The article by Kurzweil seemed to be insightful.

Jim Bromer

On Thu, Jan 14, 2016 at 3:24 PM, Raymond D Roberts Jr. via AGI <
[email protected]> wrote:

>
> http://www.kurzweilai.net/why-doesnt-my-phone-understand-me-yet?utm_source=KurzweilAI+Daily+Newsletter&utm_campaign=0481d44bf4-UA-946742-1&utm_medium=email&utm_term=0_6de721fb33-0481d44bf4-282058098
>
> Raymond D. Roberts Jr.
>
>
> -----Original Message-----
> From: Jim Bromer <[email protected]>
> To: AGI <[email protected]>
> Sent: Thu, Jan 14, 2016 3:16 pm
> Subject: Re: [agi] Re: If Deep Learning is It then Why Are Search Engines
> Incapable of Thinking (Outside the Box or Otherwise)?
>
> I don't think that deep learning only applies to pure deep learning. It
> could be used as part of a system which is attuned to discovering
> relations. And it could return relationships (in language for example)
> which could then be evaluated. Supervised learning is part of machine and
> deep learning so a system which returns candidate samples that can be
> evaluated still could be classified as machine learning (or could be said
> to have something in common with machine learning).
>
> Older AI paradigms have a much more fixed definition than newer ones.
> Comparing Watson, which was apparently able to learn new things about
> language, to an old Expert System does not sound right. My argument is that
> almost all contemporary AI paradigms involve some kind of network of
> relations so to presuppose that an advanced nlp program cannot 'learn'
> about nlp does not make sense. When I get some time I will ask someone at
> IBM what the phrase "Deep NLP" denotes. Does it mean deep search nlp or
> does it mean something that is closer to deep learning nlp because there is
> no reason to rule the possibility that new relationships in nlp could be
> detected in an applied network (of some kind) and then be used as an
> abstraction to search for other cases that might have a similar *kind* of
> relationship.

--- WHAT YOU ARE ASKED TO DO ---
Extend the email exchange on deep learning and natural language processing, starting right after its final sentence.

Dataset entries:
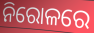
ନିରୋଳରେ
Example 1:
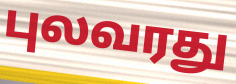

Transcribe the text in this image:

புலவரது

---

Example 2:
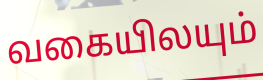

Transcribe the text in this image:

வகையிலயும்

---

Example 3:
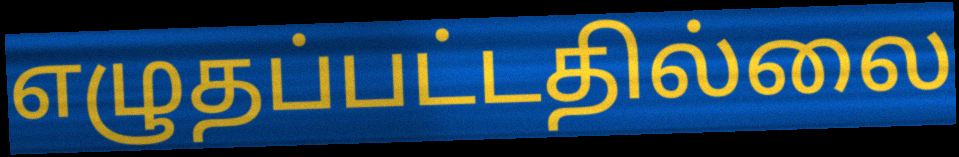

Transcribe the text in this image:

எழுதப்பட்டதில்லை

--

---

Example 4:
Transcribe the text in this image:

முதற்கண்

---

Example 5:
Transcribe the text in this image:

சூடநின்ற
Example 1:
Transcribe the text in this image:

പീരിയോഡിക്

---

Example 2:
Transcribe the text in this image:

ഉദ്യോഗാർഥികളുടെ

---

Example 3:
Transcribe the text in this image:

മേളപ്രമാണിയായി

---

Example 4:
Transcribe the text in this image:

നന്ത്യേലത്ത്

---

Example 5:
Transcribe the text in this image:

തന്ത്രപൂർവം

* * *

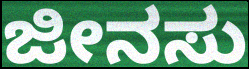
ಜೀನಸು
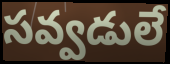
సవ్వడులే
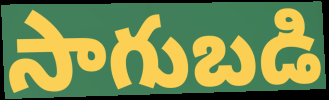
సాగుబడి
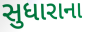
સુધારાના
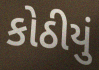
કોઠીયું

--- TASK RESULT ---
>
> I am interested in what you said Ben but I get the sense that Watson was
> used to detect relationships in nlp which were then evaluated (probably in
> different ways.)
>
> Jim Bromer
>
> On Thu, Jan 14, 2016 at 10:30 AM, Ben Goertzel <[email protected]> wrote:
>
>> ***
>> My question was why haven't there been clear advances in search engine
>> technology in the 2 years since Deep Learning and Watson have made very
>> obvious advances in AI?
>> ***
>>
>> The Web is very big.   Internally within Google, the API calls you can
>> make against the whole Web are many fewer than the ones you can make
>> against, say, Wikipedia
>>
>> But business-wise, there is more $$ to be made in making crude searches
>> against the whole Web slightly less crude, than in making more refined and
>> intelligent searches against smaller text-bases...
>>
>> Also,
>>
>> -- Watson is basically an expert system, albeit a very clever one....
>> Expert system methods don't scale, not even fancy ones...
>>
>> -- Deep learning in its current form works best for high-dimensional
>> floating point data, not discrete data like text ....  Also, current deep
>> learning algorithms rely essentially on bottom-up pattern recognition, with
>> limited top-down feedback.  But real language understanding can't get
>> approximated very well without sophisticated top-down feedback....  I.e.,
>> image and speech understanding can get further without cognitive feedback,
>> than language understanding...
>>
>>
>> ... ben
>>
>>
>>
>> On Thu, Jan 14, 2016 at 11:22 PM, Jim Bromer <[email protected]> wrote:
>>
>>>
>>> http://www.ibm.com/blogs/think/2016/01/14/the-next-grand-challenge-computers-that-converse-like-people/
>>>
>>> Jim Bromer
>>>
>>> On Thu, Jan 14, 2016 at 10:20 AM, Jim Bromer <[email protected]>
>>> wrote:
>>>
>>>> I watched the Presenti presentation on youtube a few days ago.
>>>>
>>>> Neural Networks can learn but they cannot use that learning efficiently
>>>> in many important ways. Discrete AI can acquire more specific
>>>> (discrete) 'objects' as they learn. So back in the 90's people started
>>>> using hybrids that combined neural networks with discrete methods. Machine
>>>> learning includes advances on hybrid methods.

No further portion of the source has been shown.